_What the task requires_
Write out the text of each entry below line by line, with every character, word, and line break unchanged.

··· Data extract

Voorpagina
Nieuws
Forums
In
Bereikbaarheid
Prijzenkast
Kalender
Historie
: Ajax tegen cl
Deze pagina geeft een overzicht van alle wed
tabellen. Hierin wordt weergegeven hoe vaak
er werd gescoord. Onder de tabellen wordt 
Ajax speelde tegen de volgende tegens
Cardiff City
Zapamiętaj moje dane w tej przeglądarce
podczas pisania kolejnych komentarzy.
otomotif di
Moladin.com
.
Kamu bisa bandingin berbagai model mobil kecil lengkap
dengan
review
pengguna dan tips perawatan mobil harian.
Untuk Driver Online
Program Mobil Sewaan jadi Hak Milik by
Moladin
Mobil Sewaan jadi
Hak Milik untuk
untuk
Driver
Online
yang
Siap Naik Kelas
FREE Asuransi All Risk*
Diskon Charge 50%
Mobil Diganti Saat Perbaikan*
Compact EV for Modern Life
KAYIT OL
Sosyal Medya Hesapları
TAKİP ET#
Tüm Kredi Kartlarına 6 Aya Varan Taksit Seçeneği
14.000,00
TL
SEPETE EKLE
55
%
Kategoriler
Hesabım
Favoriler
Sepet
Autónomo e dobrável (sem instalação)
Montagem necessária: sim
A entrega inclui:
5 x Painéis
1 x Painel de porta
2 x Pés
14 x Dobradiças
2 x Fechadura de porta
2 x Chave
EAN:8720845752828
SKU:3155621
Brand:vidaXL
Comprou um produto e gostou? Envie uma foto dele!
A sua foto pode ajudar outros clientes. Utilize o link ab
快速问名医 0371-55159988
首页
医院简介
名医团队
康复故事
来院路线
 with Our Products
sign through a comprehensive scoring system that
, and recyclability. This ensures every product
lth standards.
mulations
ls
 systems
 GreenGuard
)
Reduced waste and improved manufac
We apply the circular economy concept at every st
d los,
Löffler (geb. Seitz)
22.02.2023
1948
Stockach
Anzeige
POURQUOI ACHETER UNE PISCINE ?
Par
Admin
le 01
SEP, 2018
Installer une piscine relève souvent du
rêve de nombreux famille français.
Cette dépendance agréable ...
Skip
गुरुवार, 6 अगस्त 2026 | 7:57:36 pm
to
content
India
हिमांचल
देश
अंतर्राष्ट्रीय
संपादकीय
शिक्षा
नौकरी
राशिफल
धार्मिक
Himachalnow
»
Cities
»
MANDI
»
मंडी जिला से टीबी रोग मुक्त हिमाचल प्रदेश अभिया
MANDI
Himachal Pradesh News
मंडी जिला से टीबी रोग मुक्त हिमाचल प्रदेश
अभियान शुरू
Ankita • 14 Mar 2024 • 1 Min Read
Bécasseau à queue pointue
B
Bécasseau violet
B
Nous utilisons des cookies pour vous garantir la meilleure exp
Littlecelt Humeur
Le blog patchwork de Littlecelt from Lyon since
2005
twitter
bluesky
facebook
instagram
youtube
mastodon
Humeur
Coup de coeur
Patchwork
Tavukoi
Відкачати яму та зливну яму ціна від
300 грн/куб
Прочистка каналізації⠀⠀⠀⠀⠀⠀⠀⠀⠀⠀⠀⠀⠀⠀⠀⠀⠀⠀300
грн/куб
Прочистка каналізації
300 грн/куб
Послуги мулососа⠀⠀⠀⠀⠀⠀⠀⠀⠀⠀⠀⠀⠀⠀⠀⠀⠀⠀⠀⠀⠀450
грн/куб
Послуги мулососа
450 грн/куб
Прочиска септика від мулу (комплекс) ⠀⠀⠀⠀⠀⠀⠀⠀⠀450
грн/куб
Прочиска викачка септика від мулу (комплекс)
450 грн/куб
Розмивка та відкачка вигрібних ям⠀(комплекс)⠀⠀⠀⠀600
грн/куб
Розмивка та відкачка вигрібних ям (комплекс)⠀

······

_Exercise response_
Voorpagina
Nieuws
Forums
In
Bereikbaarheid
Prijzenkast
Kalender
Historie
: Ajax tegen cl
Deze pagina geeft een overzicht van alle wed
tabellen. Hierin wordt weergegeven hoe vaak
er werd gescoord. Onder de tabellen wordt 
Ajax speelde tegen de volgende tegens
Cardiff City
Zapamiętaj moje dane w tej przeglądarce
podczas pisania kolejnych komentarzy.
otomotif di
Moladin.com
.
Kamu bisa bandingin berbagai model mobil kecil lengkap
dengan
review
pengguna dan tips perawatan mobil harian.
Untuk Driver Online
Program Mobil Sewaan jadi Hak Milik by
Moladin
Mobil Sewaan jadi
Hak Milik untuk
untuk
Driver
Online
yang
Siap Naik Kelas
FREE Asuransi All Risk*
Diskon Charge 50%
Mobil Diganti Saat Perbaikan*
Compact EV for Modern Life
KAYIT OL
Sosyal Medya Hesapları
TAKİP ET#
Tüm Kredi Kartlarına 6 Aya Varan Taksit Seçeneği
14.000,00
TL
SEPETE EKLE
55
%
Kategoriler
Hesabım
Favoriler
Sepet
Autónomo e dobrável (sem instalação)
Montagem necessária: sim
A entrega inclui:
5 x Painéis
1 x Painel de porta
2 x Pés
14 x Dobradiças
2 x Fechadura de porta
2 x Chave
EAN:8720845752828
SKU:3155621
Brand:vidaXL
Comprou um produto e gostou? Envie uma foto dele!
A sua foto pode ajudar outros clientes. Utilize o link ab
快速问名医 0371-55159988
首页
医院简介
名医团队
康复故事
来院路线
 with Our Products
sign through a comprehensive scoring system that
, and recyclability. This ensures every product
lth standards.
mulations
ls
 systems
 GreenGuard
)
Reduced waste and improved manufac
We apply the circular economy concept at every st
d los,
Löffler (geb. Seitz)
22.02.2023
1948
Stockach
Anzeige
POURQUOI ACHETER UNE PISCINE ?
Par
Admin
le 01
SEP, 2018
Installer une piscine relève souvent du
rêve de nombreux famille français.
Cette dépendance agréable ...
Skip
गुरुवार, 6 अगस्त 2026 | 7:57:36 pm
to
content
India
हिमांचल
देश
अंतर्राष्ट्रीय
संपादकीय
शिक्षा
नौकरी
राशिफल
धार्मिक
Himachalnow
»
Cities
»
MANDI
»
मंडी जिला से टीबी रोग मुक्त हिमाचल प्रदेश अभिया
MANDI
Himachal Pradesh News
मंडी जिला से टीबी रोग मुक्त हिमाचल प्रदेश
अभियान शुरू
Ankita • 14 Mar 2024 • 1 Min Read
Bécasseau à queue pointue
B
Bécasseau violet
B
Nous utilisons des cookies pour vous garantir la meilleure exp
Littlecelt Humeur
Le blog patchwork de Littlecelt from Lyon since
2005
twitter
bluesky
facebook
instagram
youtube
mastodon
Humeur
Coup de coeur
Patchwork
Tavukoi
Відкачати яму та зливну яму ціна від
300 грн/куб
Прочистка каналізації⠀⠀⠀⠀⠀⠀⠀⠀⠀⠀⠀⠀⠀⠀⠀⠀⠀⠀300
грн/куб
Прочистка каналізації
300 грн/куб
Послуги мулососа⠀⠀⠀⠀⠀⠀⠀⠀⠀⠀⠀⠀⠀⠀⠀⠀⠀⠀⠀⠀⠀450
грн/куб
Послуги мулососа
450 грн/куб
Прочиска септика від мулу (комплекс) ⠀⠀⠀⠀⠀⠀⠀⠀⠀450
грн/куб
Прочиска викачка септика від мулу (комплекс)
450 грн/куб
Розмивка та відкачка вигрібних ям⠀(комплекс)⠀⠀⠀⠀600
грн/куб
Розмивка та відкачка вигрібних ям (комплекс)⠀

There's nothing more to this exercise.